#### Job:
Without the pictures, give the entries below again exactly as written.

[[ Data to use, beginning ]]

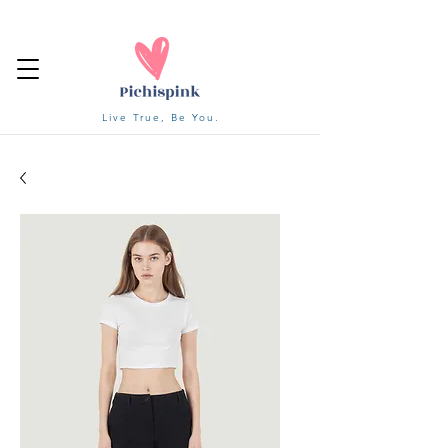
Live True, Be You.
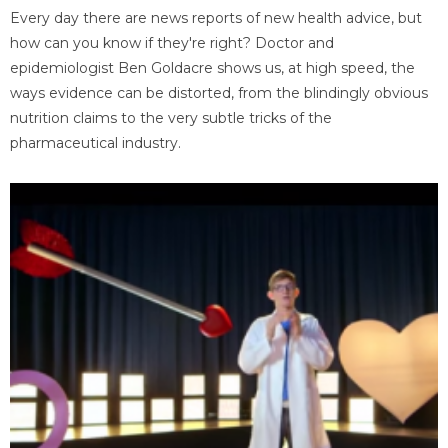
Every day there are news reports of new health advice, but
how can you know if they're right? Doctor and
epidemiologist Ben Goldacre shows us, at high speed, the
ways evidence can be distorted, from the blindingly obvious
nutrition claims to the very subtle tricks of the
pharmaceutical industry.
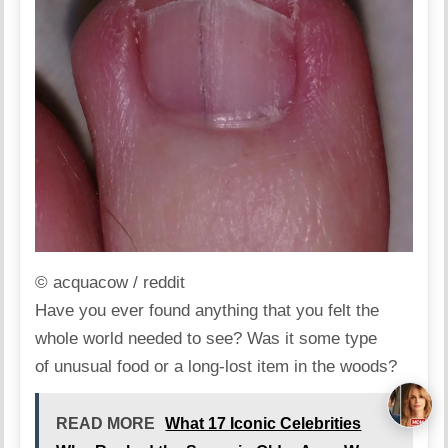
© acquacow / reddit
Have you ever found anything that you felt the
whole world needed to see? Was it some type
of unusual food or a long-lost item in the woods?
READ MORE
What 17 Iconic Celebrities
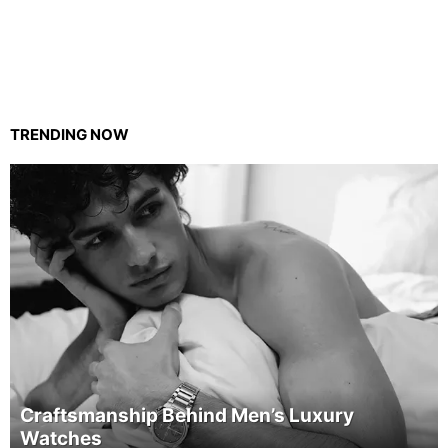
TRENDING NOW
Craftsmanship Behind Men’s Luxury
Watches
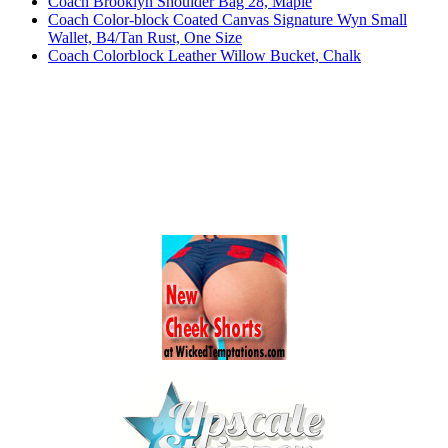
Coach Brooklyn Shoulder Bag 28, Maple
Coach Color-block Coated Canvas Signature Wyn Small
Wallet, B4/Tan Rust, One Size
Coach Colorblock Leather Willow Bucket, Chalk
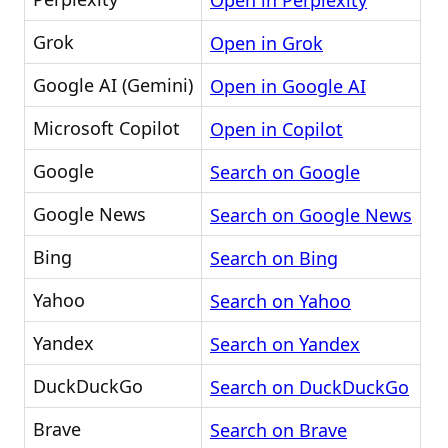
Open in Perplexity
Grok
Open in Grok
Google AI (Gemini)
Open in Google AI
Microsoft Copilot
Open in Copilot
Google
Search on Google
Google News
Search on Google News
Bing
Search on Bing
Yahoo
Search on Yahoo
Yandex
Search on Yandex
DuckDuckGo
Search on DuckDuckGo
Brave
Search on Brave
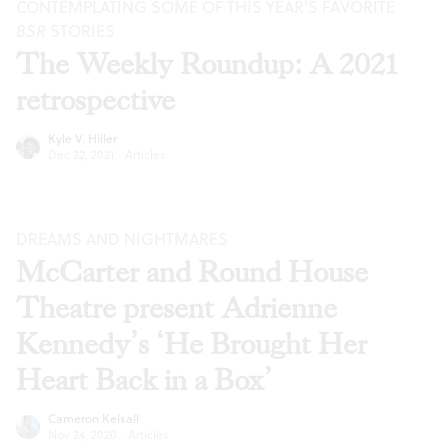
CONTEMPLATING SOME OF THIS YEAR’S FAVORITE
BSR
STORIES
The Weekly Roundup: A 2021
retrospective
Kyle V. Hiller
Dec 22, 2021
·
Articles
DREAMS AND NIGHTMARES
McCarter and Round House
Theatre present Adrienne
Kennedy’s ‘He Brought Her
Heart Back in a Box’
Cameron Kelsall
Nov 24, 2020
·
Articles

[[ Data to use, end ]]

#### Answer space:
Live True, Be You.
Every day there are news reports of new health advice, but
how can you know if they're right? Doctor and
epidemiologist Ben Goldacre shows us, at high speed, the
ways evidence can be distorted, from the blindingly obvious
nutrition claims to the very subtle tricks of the
pharmaceutical industry.
© acquacow / reddit
Have you ever found anything that you felt the
whole world needed to see? Was it some type
of unusual food or a long-lost item in the woods?
READ MORE
What 17 Iconic Celebrities
TRENDING NOW
Craftsmanship Behind Men’s Luxury
Watches
Coach Brooklyn Shoulder Bag 28, Maple
Coach Color-block Coated Canvas Signature Wyn Small
Wallet, B4/Tan Rust, One Size
Coach Colorblock Leather Willow Bucket, Chalk
Open in Perplexity
Grok
Open in Grok
Google AI (Gemini)
Open in Google AI
Microsoft Copilot
Open in Copilot
Google
Search on Google
Google News
Search on Google News
Bing
Search on Bing
Yahoo
Search on Yahoo
Yandex
Search on Yandex
DuckDuckGo
Search on DuckDuckGo
Brave
Search on Brave
CONTEMPLATING SOME OF THIS YEAR’S FAVORITE
BSR
STORIES
The Weekly Roundup: A 2021
retrospective
Kyle V. Hiller
Dec 22, 2021
·
Articles
DREAMS AND NIGHTMARES
McCarter and Round House
Theatre present Adrienne
Kennedy’s ‘He Brought Her
Heart Back in a Box’
Cameron Kelsall
Nov 24, 2020
·
Articles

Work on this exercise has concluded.